Wednesday, 5 July 2017

Wars And Resolutions

In English history, Lancaster and York contended for the Crown, then Henry VII Tudor resolved the conflict because he was equally descended from both Houses. The Civil War in the following century was between King and Parliament. We still live in this history. At least, I live in Lancaster in a constitutional monarchy and York gave its name to New York. Poul Anderson showed us an alternative history with a different outcome of the English Civil War.

In SM Stirling's Emberverse, Rudi Artos Mackenzie unites the Bearkillers with the Mackenzies while his and Matti's children will unite Rudi's two heritages with House Arminger. However, their High Kingdom of Montival fights new external enemies before it even exists except in name.

In each history, every resolved conflict is followed by another.

4 comments:

David Birr said...

Paul:
Andre Norton's *Quest Crosstime* involved an alternative history with a different outcome to the Wars of the Roses:
"The first [historical difference] came in 1485. Thereafter no Henry Tudor had reigned in England. Instead Richard the Third's courageous charge at his enemy during the Battle of Bosworth had carried him to the Lancastrian Pretender and, with his own hand, Richard had put an end to the Red Rose for all time.
"Once firmly on the throne, Richard had developed the potentials that historians in Blake's world had come to grant him, with regret that he had never, in their own past, had a chance to show his worth as probably one of the ablest of the Plantagenet House.... And the Plantagenets had ruled England for another one hundred and fifty years."
Among other things, this alternate Richard supported merchant explorers who planted colonies in North America beginning in 1505. And THAT, in time, led to a cold war between New Britain, "now under only nominal control by the mother country," and the Toltec Empire which arose after Cortez and his men failed and died in Mexico.

Sean M. Brooks said...

Kaor, DAVID!

Very interesting, Andre Norton's speculations on an alternate ending to the Wars of the Roses. Yes, putting aside the question of exactly WHAT happened to the sons of Edward IV, the real Richard III was indeed a courageous and very able man.

Btw, did Norton speculate on how this different ending to the Wars of the Roses affected whether or not England remained a Catholic nation after the Reformation started?

And a Hernando Cortez who FAILED to conquer the Aztec Empire would also have meant history changing in ways we cannot possibly know in our timeline. One of them being how a Toltec Empire arose which had apparently learned how to use more advanced technology.

Sean

David Birr said...

Sean:
No, Norton never touched on how the difference in kings might've altered the religious situation. The characters weren't going for an in-depth stay, but just getting briefed to help them pose as locals long enough for a time-crucial rescue mission.

It WAS mentioned that the failure of Cortez put a damper on further such ventures, and lacking the gold and silver of Mexico and Peru, the Spanish Empire in the New World withered.

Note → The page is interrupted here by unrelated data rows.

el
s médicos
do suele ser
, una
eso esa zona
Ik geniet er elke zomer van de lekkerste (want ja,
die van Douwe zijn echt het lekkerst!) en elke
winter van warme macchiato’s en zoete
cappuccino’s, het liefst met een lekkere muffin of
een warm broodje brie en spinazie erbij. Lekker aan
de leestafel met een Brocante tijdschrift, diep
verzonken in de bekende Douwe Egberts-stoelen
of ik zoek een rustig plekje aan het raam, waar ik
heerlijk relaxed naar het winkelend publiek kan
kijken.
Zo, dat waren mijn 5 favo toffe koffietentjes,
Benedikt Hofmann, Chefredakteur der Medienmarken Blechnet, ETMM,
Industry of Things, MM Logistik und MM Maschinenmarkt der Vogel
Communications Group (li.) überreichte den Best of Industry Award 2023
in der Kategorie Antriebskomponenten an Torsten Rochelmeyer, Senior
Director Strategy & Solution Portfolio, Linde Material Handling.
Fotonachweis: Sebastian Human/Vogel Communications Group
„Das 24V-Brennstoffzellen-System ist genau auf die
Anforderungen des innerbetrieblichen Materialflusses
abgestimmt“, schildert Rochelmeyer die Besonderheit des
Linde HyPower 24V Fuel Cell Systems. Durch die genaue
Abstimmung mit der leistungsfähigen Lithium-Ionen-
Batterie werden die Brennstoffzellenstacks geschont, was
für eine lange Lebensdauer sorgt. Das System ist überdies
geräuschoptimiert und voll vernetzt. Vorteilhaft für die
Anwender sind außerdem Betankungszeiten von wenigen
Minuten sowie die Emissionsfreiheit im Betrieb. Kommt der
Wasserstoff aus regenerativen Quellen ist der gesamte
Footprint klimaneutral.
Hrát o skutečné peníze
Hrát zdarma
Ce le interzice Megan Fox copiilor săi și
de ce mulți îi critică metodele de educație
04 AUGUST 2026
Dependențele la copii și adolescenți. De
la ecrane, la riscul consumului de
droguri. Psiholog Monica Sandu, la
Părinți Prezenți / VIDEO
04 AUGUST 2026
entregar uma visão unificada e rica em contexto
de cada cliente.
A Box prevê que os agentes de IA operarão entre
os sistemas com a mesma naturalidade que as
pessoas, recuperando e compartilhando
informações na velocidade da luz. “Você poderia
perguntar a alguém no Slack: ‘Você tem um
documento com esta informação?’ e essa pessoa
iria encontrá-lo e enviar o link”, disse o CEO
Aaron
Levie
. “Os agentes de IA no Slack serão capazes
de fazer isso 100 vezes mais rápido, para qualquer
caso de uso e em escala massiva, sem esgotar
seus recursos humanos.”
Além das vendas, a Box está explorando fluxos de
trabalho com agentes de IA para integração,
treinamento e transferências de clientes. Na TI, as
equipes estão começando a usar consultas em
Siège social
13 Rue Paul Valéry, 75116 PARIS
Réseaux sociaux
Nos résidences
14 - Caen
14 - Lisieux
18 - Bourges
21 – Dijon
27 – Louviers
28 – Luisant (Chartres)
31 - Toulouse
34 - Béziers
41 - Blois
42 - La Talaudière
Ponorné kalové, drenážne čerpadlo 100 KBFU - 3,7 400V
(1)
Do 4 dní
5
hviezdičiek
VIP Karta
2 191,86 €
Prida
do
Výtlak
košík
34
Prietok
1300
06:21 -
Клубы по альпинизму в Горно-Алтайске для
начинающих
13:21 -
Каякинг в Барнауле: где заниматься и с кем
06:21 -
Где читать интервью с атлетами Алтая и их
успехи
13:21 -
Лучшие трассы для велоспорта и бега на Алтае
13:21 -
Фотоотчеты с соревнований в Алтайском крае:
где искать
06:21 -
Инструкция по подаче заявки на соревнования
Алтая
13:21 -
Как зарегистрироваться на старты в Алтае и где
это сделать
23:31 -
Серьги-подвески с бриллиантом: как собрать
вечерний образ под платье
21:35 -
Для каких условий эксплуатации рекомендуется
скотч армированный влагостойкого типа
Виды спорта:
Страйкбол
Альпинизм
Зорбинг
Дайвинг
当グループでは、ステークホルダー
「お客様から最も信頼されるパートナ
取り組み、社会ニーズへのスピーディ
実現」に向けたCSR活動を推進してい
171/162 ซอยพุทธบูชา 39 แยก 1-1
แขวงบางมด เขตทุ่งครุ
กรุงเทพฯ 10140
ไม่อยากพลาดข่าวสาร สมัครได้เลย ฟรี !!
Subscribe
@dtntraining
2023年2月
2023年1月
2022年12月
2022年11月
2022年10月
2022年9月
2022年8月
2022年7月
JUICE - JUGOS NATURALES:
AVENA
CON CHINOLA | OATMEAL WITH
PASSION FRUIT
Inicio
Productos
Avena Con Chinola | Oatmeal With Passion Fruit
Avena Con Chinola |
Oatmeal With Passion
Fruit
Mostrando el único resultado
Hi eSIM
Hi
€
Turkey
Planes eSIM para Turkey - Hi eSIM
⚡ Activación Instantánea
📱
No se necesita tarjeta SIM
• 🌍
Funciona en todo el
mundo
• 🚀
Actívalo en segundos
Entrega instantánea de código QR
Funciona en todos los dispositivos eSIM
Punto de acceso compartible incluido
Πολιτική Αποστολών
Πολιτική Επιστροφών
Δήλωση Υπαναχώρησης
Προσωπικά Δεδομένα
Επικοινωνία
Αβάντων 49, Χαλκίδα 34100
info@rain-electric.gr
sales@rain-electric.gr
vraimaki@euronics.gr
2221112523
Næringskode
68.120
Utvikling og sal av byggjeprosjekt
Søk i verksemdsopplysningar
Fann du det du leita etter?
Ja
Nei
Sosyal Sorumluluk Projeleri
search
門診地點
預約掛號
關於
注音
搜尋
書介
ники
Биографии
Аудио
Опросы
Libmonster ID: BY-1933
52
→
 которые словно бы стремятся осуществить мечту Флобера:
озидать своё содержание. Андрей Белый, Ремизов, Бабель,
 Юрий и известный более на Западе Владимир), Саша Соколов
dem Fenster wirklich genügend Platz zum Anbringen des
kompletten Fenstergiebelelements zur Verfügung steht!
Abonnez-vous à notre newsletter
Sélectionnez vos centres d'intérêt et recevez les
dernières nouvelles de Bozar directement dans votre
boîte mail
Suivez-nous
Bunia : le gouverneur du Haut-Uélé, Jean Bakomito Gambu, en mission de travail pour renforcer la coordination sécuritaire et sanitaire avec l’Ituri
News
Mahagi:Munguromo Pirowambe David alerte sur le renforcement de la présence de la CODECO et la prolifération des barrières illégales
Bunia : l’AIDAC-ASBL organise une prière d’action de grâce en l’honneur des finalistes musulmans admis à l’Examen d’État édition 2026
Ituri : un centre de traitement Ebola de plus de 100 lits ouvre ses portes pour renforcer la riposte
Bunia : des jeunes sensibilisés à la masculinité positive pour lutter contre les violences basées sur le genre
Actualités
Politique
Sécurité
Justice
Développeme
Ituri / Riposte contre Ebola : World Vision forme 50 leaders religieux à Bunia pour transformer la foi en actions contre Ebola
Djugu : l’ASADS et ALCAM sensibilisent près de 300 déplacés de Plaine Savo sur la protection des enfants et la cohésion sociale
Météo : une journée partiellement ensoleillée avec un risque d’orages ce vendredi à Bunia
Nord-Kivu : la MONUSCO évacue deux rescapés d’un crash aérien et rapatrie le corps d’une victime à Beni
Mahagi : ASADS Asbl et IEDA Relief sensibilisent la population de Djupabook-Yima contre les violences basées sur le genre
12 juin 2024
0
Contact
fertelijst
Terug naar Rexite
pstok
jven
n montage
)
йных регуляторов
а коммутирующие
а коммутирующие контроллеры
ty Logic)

I speculate that the Spanish Empire as a whole probably became significantly less powerful, too. Without wealth stolen from the Americas, could Spain have contributed as much to a Holy League fleet under Don John of Austria to stop the Turks at Lepanto?

Certainly there'd be no English sea dogs raiding the (non-existent) treasure fleets, and perhaps a touch less incentive for English naval building. On the other hand, there might've been an English contingent in the alternate Holy League, assuming some such alliance was still formed....

The Toltec Empire was stated to have spread north, and its boundary with New Britain was the Mississippi. The knowledge among the New British that they COULDN'T expand further west must've influenced their ways of thought....

Sean M. Brooks said...

Kaor, DAVID!

First paragraph: just enough information for a time crucial but limited mission. Got it.

Second and third paragraphs: yes, lacking the wealth of her New World conquests, I can see Spain as not being able to take as aggressive a role in European affairs as happened in our timeline. Including being less likely to be able to lead the Alliance which stopped the Turks at Lepanto.

Fourth paragraph: I think England would have needed to have remained Catholic before taking part in the anti-Islamic Holy League which defeated the Turks at Lepanto.

Fifth Paragraph: I agree! A power, whether European or Indian, which arose to dominate what became the states of the US west of the Mississippi would have DRASTICALLY changed history. Poul Anderson used that idea in "When Free Men Shall Stand," in which Napoleon did NOT sell Louisiana to the US. Rather, a powerful French Empire held the lands west of the Great River and confined the US to the East Bank. The story revolves around the US trying to break out and begin expanding, by seizing New Orleans in the 1850's.